Początkowo planowano, że Jarosław Kaczyński spotka się z bielszczanami wczesnym popołudniem, ale ze względu na uroczystości pogrzebowe śp. Kornela Morawieckiego prezes PiS pojawił się w Bielsku-Białej dopiero wieczorem. Konwencja miała rozpocząć się o godz. 19.30, lecz ostatecznie doszło do niej z godzinnym opóźnieniem.

Nie wprowadza społeczeństwa w błąd

- Wychodzimy w tych wyborach z dobrych pozycji, bo wykonaliśmy to, co zapowiadaliśmy cztery lata temu - mówił prezes Kaczyński. - Uzyskaliśmy więc w polityce coś, co jest bezcenne, a mianowicie wiarygodność. To znaczy, że nie wprowadzamy społeczeństwa w błąd. Nie manipulujemy. Tylko uczciwie rozmawiamy z Polakami.
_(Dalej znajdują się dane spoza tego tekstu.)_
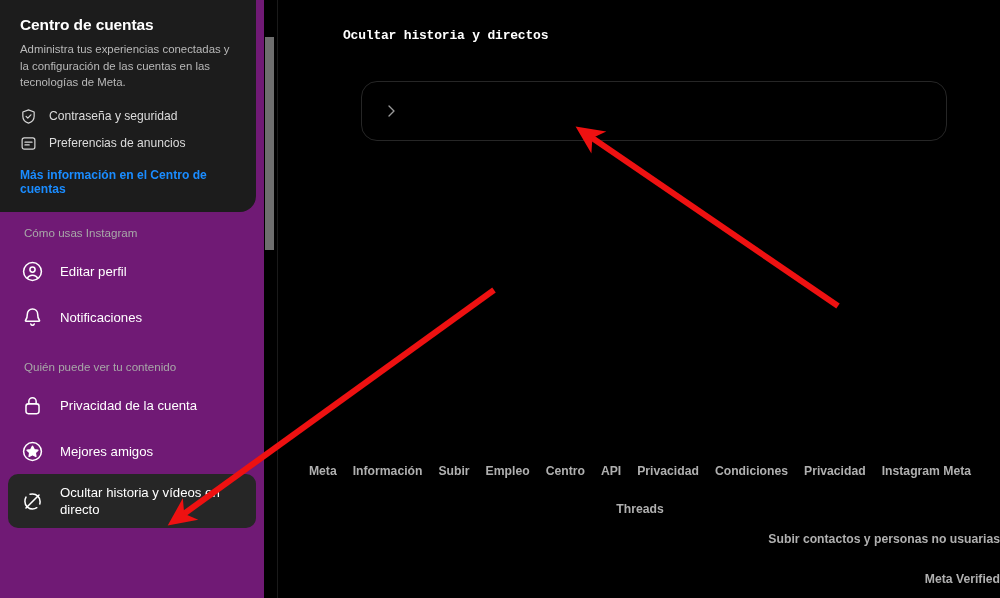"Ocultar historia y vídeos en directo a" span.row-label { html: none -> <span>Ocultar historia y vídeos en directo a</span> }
Większość wystąpienia Jarosława Kaczyńskiego w auli Akademii Techniczno-Humanistycznej poświęcona była krytyce opozycji, którą szef PiS nazwał „opozycją trójgłową”. Stwierdził, że rządzenie „to nie haratanie w gałę”, dlatego żadna opozycyjna partia do rządzenia się nie nadaje.

Gwarant prawdziwej demokracji

Jedynie PiS, jak kontynuował prezes, jest zdolne zachować „prawdziwą demokrację". Jarosław Kaczyński odniósł się też do kwestii kulturowych, ironizując z europejskich trendów wolnościowych opartych na tolerancji płciowej. - Nawet pojedyncze komórki wzięte z palca kobiety i mężczyzny mają widoczne różnice - stwierdził szef partii rządzącej. - A oni mówią i przekonują, że jest coś jeszcze oprócz kobiety i mężczyzny.
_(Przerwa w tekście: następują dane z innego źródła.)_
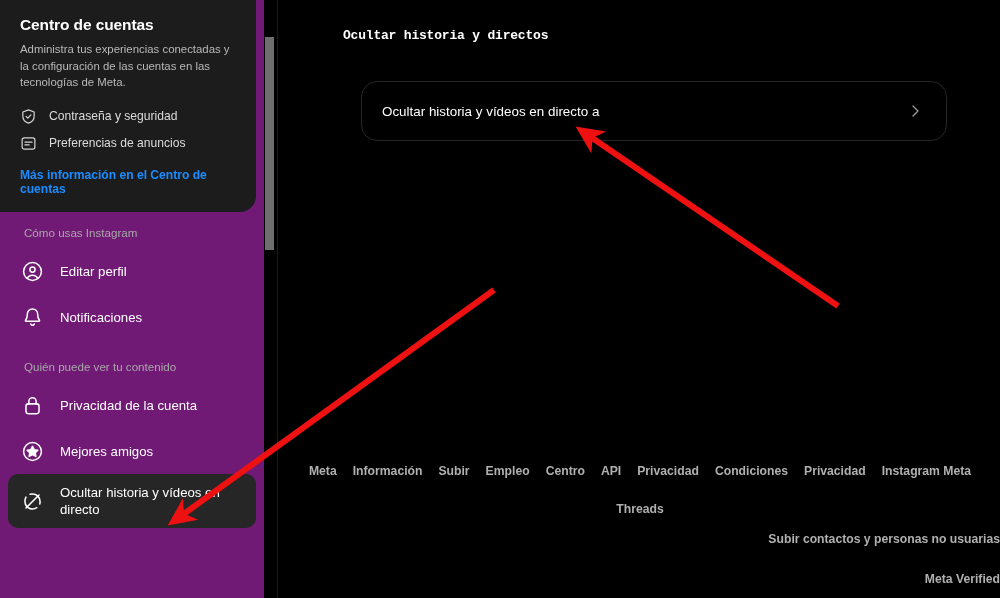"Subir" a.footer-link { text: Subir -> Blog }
W auli ATH pojawiło się wielu znanych polityków PiS, w tym europarlamentarzyści Joachim Brudziński, Izabela Kloc i Jadwiga Wiśniewska. Na scenie zaprezentowano wszystkich lokalnych kandydatów PiS w zbliżających się wyborach parlamentarnych. Na spotkanie z prezesem Kaczyńskim przybyło około 250 osób, które aby wejść na salę, musiały wcześniej zapisać się na specjalną listę.